You can vastly change the system of training doctors by adopting a different approach similar to the European one. (Disclaimer: I watch Grey’s anatomy and House, and all I understand about the US system of educating doctors is that it’s vastly different, seems to be rather complex and not the best system possible. I’m not a doctor here, either, so I don’t know the details of all European methods.)
First step: instead of expensive medical schools, make universities state-sponsored so students don’t go into horrendous debt.
Second: Personally I would combine the practical aspect of seeing things, diagnosing things and doing practical stuff like inserting needles into dummies *, very early into the theoretical part, instead of the seperation of first filling the students’ brains to the brim with facts and then letting them loose on patients as interns without practical experience on dummies first. (If that is incorrect, I apologize - this is from watching Grey’s Anatomy and Scrubs, where I’m appalled at what the new interns are allowed to do.)

  • Yes, I know, that’s usually done by Nurses in the hospital. It’s an example for the hand-on stuff that requires feeling and experience and shouldn’t be done on patients fresh in the practical year.

I would also, as many experts are demanding now, add an extra course about proper bedside manner, which many doctors never seem to learn, when all the concentration is on the hard facts.

I would also abolish those 24hr shifts during the practical year, because that’s only asking for mistakes. Countless studies have been done on how badly judgment goes down with long work hours and lack of sleep, and how concentration is reduced, but doctors ignore this advice.

And the other step necessary is a reform of the healthcare billing/ reimbursement system, where a doctor isn’t punished with less pay if he spends more time with a patient, which is the sign of a good and thorough doctor.

As for letting less trained people do regular check-ups, I wouldn’t think that a good idea. The very purpose of check-ups is to catch deviances from the norm early before the grow into big problems, which means you need a lot of experience and a lot of theoretical background to know what to look for and what a small early problem would look like.

So a nurse can draw your blood and send it to the lab, but the doctor should listen to your chest while breathing and look at the ECG and so on.

I did not know the answer to this but wikipedia can be my friend.

There are a variety of models out there with some skipping undergraduate entirely. Japan is a six year program out of High School. In China it is a five year Bachelor degree. France is six years after High School with a large number being filtered out along the way. Germany is a six year program out of High School too.

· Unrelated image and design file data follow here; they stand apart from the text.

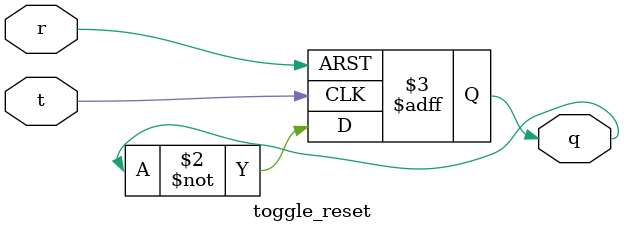
<source format=sv>

module toggle_reset(
    input  logic t, r,
    output logic q,
);
    always_ff @(posedge t, posedge r) begin
        if (r)
            q <= 0;
        else if(t)
            q <= ~q;
    end
endmodule
</source>
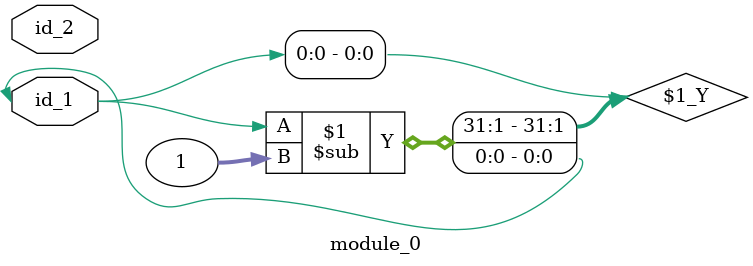
<source format=v>
module module_0 (
    id_1,
    id_2
);
  inout id_2;
  inout id_1;
  assign id_1 = id_1 - 1;
  assign id_2 = id_2;
endmodule

</source>
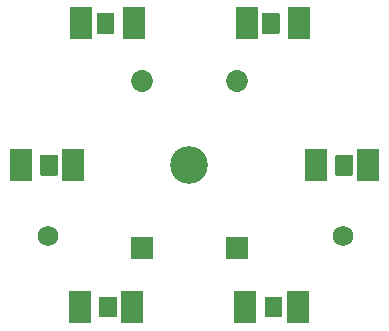
<source format=gbr>
%TF.GenerationSoftware,Altium Limited,Altium Designer,22.4.2 (48)*%
G04 Layer_Color=8388736*
%FSLAX26Y26*%
%MOIN*%
%TF.SameCoordinates,B812F889-C0D6-4E0A-92BC-1FC44A6A00D5*%
%TF.FilePolarity,Negative*%
%TF.FileFunction,Soldermask,Top*%
%TF.Part,Single*%
G01*
G75*
%TA.AperFunction,SMDPad,CuDef*%
%ADD19R,0.076000X0.108000*%
%TA.AperFunction,ViaPad*%
%ADD20C,0.068000*%
%TA.AperFunction,ComponentPad*%
%ADD21C,0.072961*%
%ADD22R,0.072961X0.072961*%
%TA.AperFunction,ViaPad*%
%ADD23C,0.126110*%
G36*
X502964Y310077D02*
X503478Y309974D01*
X503975Y309806D01*
X504445Y309574D01*
X504881Y309283D01*
X505275Y308937D01*
X505621Y308543D01*
X505912Y308107D01*
X506144Y307636D01*
X506313Y307140D01*
X506415Y306626D01*
X506450Y306102D01*
Y245079D01*
X506415Y244556D01*
X506313Y244041D01*
X506144Y243545D01*
X505912Y243075D01*
X505621Y242638D01*
X505275Y242244D01*
X504881Y241899D01*
X504445Y241607D01*
X503975Y241375D01*
X503478Y241207D01*
X502964Y241105D01*
X502441Y241070D01*
X451220D01*
X450697Y241105D01*
X450183Y241207D01*
X449686Y241375D01*
X449216Y241607D01*
X448780Y241899D01*
X448386Y242244D01*
X448040Y242638D01*
X447749Y243075D01*
X447517Y243545D01*
X447348Y244041D01*
X447246Y244556D01*
X447212Y245079D01*
Y306102D01*
X447246Y306626D01*
X447348Y307140D01*
X447517Y307636D01*
X447749Y308107D01*
X448040Y308543D01*
X448386Y308937D01*
X448780Y309283D01*
X449216Y309574D01*
X449686Y309806D01*
X450183Y309974D01*
X450697Y310077D01*
X451220Y310111D01*
X502441D01*
X502964Y310077D01*
D02*
G37*
G36*
X306114Y782518D02*
X306628Y782415D01*
X307125Y782247D01*
X307595Y782015D01*
X308031Y781723D01*
X308425Y781378D01*
X308771Y780984D01*
X309062Y780548D01*
X309294Y780077D01*
X309463Y779581D01*
X309565Y779067D01*
X309599Y778543D01*
Y717520D01*
X309565Y716996D01*
X309463Y716482D01*
X309294Y715986D01*
X309062Y715515D01*
X308771Y715079D01*
X308425Y714685D01*
X308031Y714340D01*
X307595Y714048D01*
X307125Y713816D01*
X306628Y713648D01*
X306114Y713545D01*
X305591Y713511D01*
X254370D01*
X253847Y713545D01*
X253333Y713648D01*
X252836Y713816D01*
X252366Y714048D01*
X251930Y714340D01*
X251536Y714685D01*
X251190Y715079D01*
X250899Y715515D01*
X250667Y715986D01*
X250498Y716482D01*
X250396Y716996D01*
X250362Y717520D01*
Y778543D01*
X250396Y779067D01*
X250498Y779581D01*
X250667Y780077D01*
X250899Y780548D01*
X251190Y780984D01*
X251536Y781378D01*
X251930Y781723D01*
X252366Y782015D01*
X252836Y782247D01*
X253333Y782415D01*
X253847Y782518D01*
X254370Y782552D01*
X305591D01*
X306114Y782518D01*
D02*
G37*
G36*
X494185Y1254958D02*
X494699Y1254856D01*
X495195Y1254688D01*
X495666Y1254456D01*
X496102Y1254164D01*
X496496Y1253819D01*
X496842Y1253425D01*
X497133Y1252988D01*
X497365Y1252518D01*
X497533Y1252022D01*
X497636Y1251507D01*
X497670Y1250984D01*
Y1189961D01*
X497636Y1189437D01*
X497533Y1188923D01*
X497365Y1188427D01*
X497133Y1187956D01*
X496842Y1187520D01*
X496496Y1187126D01*
X496102Y1186780D01*
X495666Y1186489D01*
X495195Y1186257D01*
X494699Y1186089D01*
X494185Y1185986D01*
X493661Y1185952D01*
X442441D01*
X441918Y1185986D01*
X441403Y1186089D01*
X440907Y1186257D01*
X440437Y1186489D01*
X440001Y1186780D01*
X439606Y1187126D01*
X439261Y1187520D01*
X438969Y1187956D01*
X438737Y1188427D01*
X438569Y1188923D01*
X438467Y1189437D01*
X438432Y1189961D01*
Y1250984D01*
X438467Y1251507D01*
X438569Y1252022D01*
X438737Y1252518D01*
X438969Y1252988D01*
X439261Y1253425D01*
X439606Y1253819D01*
X440001Y1254164D01*
X440437Y1254456D01*
X440907Y1254688D01*
X441403Y1254856D01*
X441918Y1254958D01*
X442441Y1254993D01*
X493661D01*
X494185Y1254958D01*
D02*
G37*
G36*
X1054145Y310077D02*
X1054659Y309974D01*
X1055156Y309806D01*
X1055626Y309574D01*
X1056062Y309283D01*
X1056457Y308937D01*
X1056802Y308543D01*
X1057093Y308107D01*
X1057325Y307636D01*
X1057494Y307140D01*
X1057596Y306626D01*
X1057631Y306102D01*
Y245079D01*
X1057596Y244556D01*
X1057494Y244041D01*
X1057325Y243545D01*
X1057093Y243075D01*
X1056802Y242638D01*
X1056457Y242244D01*
X1056062Y241899D01*
X1055626Y241607D01*
X1055156Y241375D01*
X1054659Y241207D01*
X1054145Y241105D01*
X1053622Y241070D01*
X1002402D01*
X1001878Y241105D01*
X1001364Y241207D01*
X1000867Y241375D01*
X1000397Y241607D01*
X999961Y241899D01*
X999567Y242244D01*
X999221Y242638D01*
X998930Y243075D01*
X998698Y243545D01*
X998529Y244041D01*
X998427Y244556D01*
X998393Y245079D01*
Y306102D01*
X998427Y306626D01*
X998529Y307140D01*
X998698Y307636D01*
X998930Y308107D01*
X999221Y308543D01*
X999567Y308937D01*
X999961Y309283D01*
X1000397Y309574D01*
X1000867Y309806D01*
X1001364Y309974D01*
X1001878Y310077D01*
X1002402Y310111D01*
X1053622D01*
X1054145Y310077D01*
D02*
G37*
G36*
X1290366Y782518D02*
X1290880Y782415D01*
X1291377Y782247D01*
X1291847Y782015D01*
X1292283Y781723D01*
X1292677Y781378D01*
X1293023Y780984D01*
X1293314Y780548D01*
X1293546Y780077D01*
X1293715Y779581D01*
X1293817Y779067D01*
X1293851Y778543D01*
Y717520D01*
X1293817Y716996D01*
X1293715Y716482D01*
X1293546Y715986D01*
X1293314Y715515D01*
X1293023Y715079D01*
X1292677Y714685D01*
X1292283Y714340D01*
X1291847Y714048D01*
X1291377Y713816D01*
X1290880Y713648D01*
X1290366Y713545D01*
X1289842Y713511D01*
X1238622D01*
X1238099Y713545D01*
X1237584Y713648D01*
X1237088Y713816D01*
X1236618Y714048D01*
X1236182Y714340D01*
X1235787Y714685D01*
X1235442Y715079D01*
X1235150Y715515D01*
X1234918Y715986D01*
X1234750Y716482D01*
X1234648Y716996D01*
X1234613Y717520D01*
Y778543D01*
X1234648Y779067D01*
X1234750Y779581D01*
X1234918Y780077D01*
X1235150Y780548D01*
X1235442Y780984D01*
X1235787Y781378D01*
X1236182Y781723D01*
X1236618Y782015D01*
X1237088Y782247D01*
X1237584Y782415D01*
X1238099Y782518D01*
X1238622Y782552D01*
X1289842D01*
X1290366Y782518D01*
D02*
G37*
G36*
X1045366Y1254958D02*
X1045880Y1254856D01*
X1046377Y1254688D01*
X1046847Y1254456D01*
X1047283Y1254164D01*
X1047677Y1253819D01*
X1048023Y1253425D01*
X1048314Y1252988D01*
X1048546Y1252518D01*
X1048715Y1252022D01*
X1048817Y1251507D01*
X1048851Y1250984D01*
Y1189961D01*
X1048817Y1189437D01*
X1048715Y1188923D01*
X1048546Y1188427D01*
X1048314Y1187956D01*
X1048023Y1187520D01*
X1047677Y1187126D01*
X1047283Y1186780D01*
X1046847Y1186489D01*
X1046377Y1186257D01*
X1045880Y1186089D01*
X1045366Y1185986D01*
X1044842Y1185952D01*
X993622D01*
X993099Y1185986D01*
X992585Y1186089D01*
X992088Y1186257D01*
X991618Y1186489D01*
X991182Y1186780D01*
X990788Y1187126D01*
X990442Y1187520D01*
X990150Y1187956D01*
X989918Y1188427D01*
X989750Y1188923D01*
X989648Y1189437D01*
X989613Y1189961D01*
Y1250984D01*
X989648Y1251507D01*
X989750Y1252022D01*
X989918Y1252518D01*
X990150Y1252988D01*
X990442Y1253425D01*
X990788Y1253819D01*
X991182Y1254164D01*
X991618Y1254456D01*
X992088Y1254688D01*
X992585Y1254856D01*
X993099Y1254958D01*
X993622Y1254993D01*
X1044842D01*
X1045366Y1254958D01*
D02*
G37*
D19*
X1113622Y1220472D02*
D03*
X938622D02*
D03*
X1169842Y748032D02*
D03*
X1344842D02*
D03*
X933622Y275590D02*
D03*
X1108622D02*
D03*
X382440D02*
D03*
X557440D02*
D03*
X185590Y748032D02*
D03*
X360590D02*
D03*
X562440Y1220472D02*
D03*
X387440D02*
D03*
D20*
X275590Y511812D02*
D03*
X1259842D02*
D03*
D21*
X590552Y1027560D02*
D03*
X905512D02*
D03*
D22*
X590552Y472440D02*
D03*
X905512D02*
D03*
D23*
X748032Y748032D02*
D03*
%TF.MD5,aa7b0b7016967c1ca932f67f19f1c110*%
M02*

</source>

Well, to be exact, it’s advanced High School called Gymnasium, which prepares pupils explicitly for university. And the last two years of Gymnasium are called Kollegstufe, because they are modelled on the College system: four semesters instead of two years, points instead of normal grades, Leistungskurse = major courses and minor courses, and the pupil deciding what courses he wants to take himself. (I’ve also heard from several sources, but don’t know if it’s reliably been compared or national pride, that the Kollegstufe is at least equivalent to a lot of lower-quality US colleges, so any pupil that finishes Gymnasium successfully with the Abitur - the official sign that he is deemed qualified to study at a university - is comparable to an US pupil who finished college.